Friday, June 5, 2009

EATG calls for more research and funding for prevention

The European AIDS Treatment Group (EATG) has recently released a comprehensive policy paper on HIV and AIDS prevention.

As a pan-European organisation of people living with HIV, EATG has been championing the concept of prevention, especially 'positive prevention' for years. Positive prevention entails the active involvement and leadership of people living with HIV and AIDS in prevention work.

EATG chair, Anna Zakowicz, states: ”Universal access to HIV prevention as well as treatment is necessary if we are to control the HIV epidemic globally and in Europe. No single prevention intervention is ever likely to stop the epidemic by itself and EATG therefore demands a comprehensive response involving social, behavioural, biomedical and structural interventions.”

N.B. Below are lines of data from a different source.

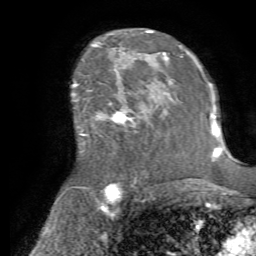
Breast MRI (dynamic contrast-enhanced), one axial slice; cropped to one breast; dynamic contrast-enhanced series, time point 2 of 7 at this slice position (early post-contrast); 1.5 T; TE 4.2 ms, TR 8.7 ms; 2.2 mm slice thickness; 256 × 256 image matrix, field of view 180 × 180 mm. Female patient.
Structures marked on this image (semi-automatically segmented with operator editing):
- enhancing-tissue mask used for the functional tumour volume (all voxels passing the contrast-enhancement thresholds inside the analysis volume; usually the tumour): box from (x=79, y=87) to (x=166, y=145) px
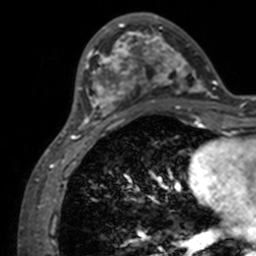
Breast MRI, one axial slice. Slice 42 of 160 in the series (ordered by position). Cropped to one breast. Dynamic contrast-enhanced series, time point 2 of 7 at this slice position (early post-contrast). 3 T. TE 1.7 ms, TR 4 ms. 1 mm slice thickness. 256 × 256 image matrix, field of view 165 × 165 mm. Female patient.
Structures marked on this image (semi-automatic segmentation, software-assisted and operator-edited):
- enhancing-tissue mask used for the functional tumour volume (all voxels passing the contrast-enhancement thresholds inside the analysis volume; usually the tumour): bounding box <71,12,211,134> (left, top, right, bottom; pixels)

People therefore need a varied package of prevention interventions which should include access to condoms (male and female) and access to sterile injecting equipment and opiod substitution therapy in all settings including prisons, information on HIV, behavioural support and interventions, and social support. EATG emphasises that it is important not to base HIV prevention and risk decisions on assumptions about the HIV status of partners and recommends continued awareness-raising of this point.

In addition, EATG urges more scientific research, and more funding allocation for research, into behaviour change and support programmes to populations living in Europe, especially marginalised and invisible groups. EATG supports continued research into new biomedical methods of prevention such as microbicides, pre-exposure prophylaxis (PrEP), prophylaxis against other sexually transmitted infections (STIs), and vaccines.

EATG considers that the HIV prevention needs of people already living with the virus have been neglected. Targeting HIV-positive people for prevention help and support is an equitable and cost-effective way of preventing HIV. EATG supports methods and technologies, which help to prevent HIV transmission between serodiscordant partners who have a desire for childbirth.

EATG supports initiatives to increase the proportion of people with HIV who are aware of their status. EATG advocates for counselling for every pregnant woman and encouragement and offer of voluntary HIV testing. It is also important to combat social, legal and cultural barriers against testing and disclosure, in particular the criminal prosecution of HIV transmission and exposure.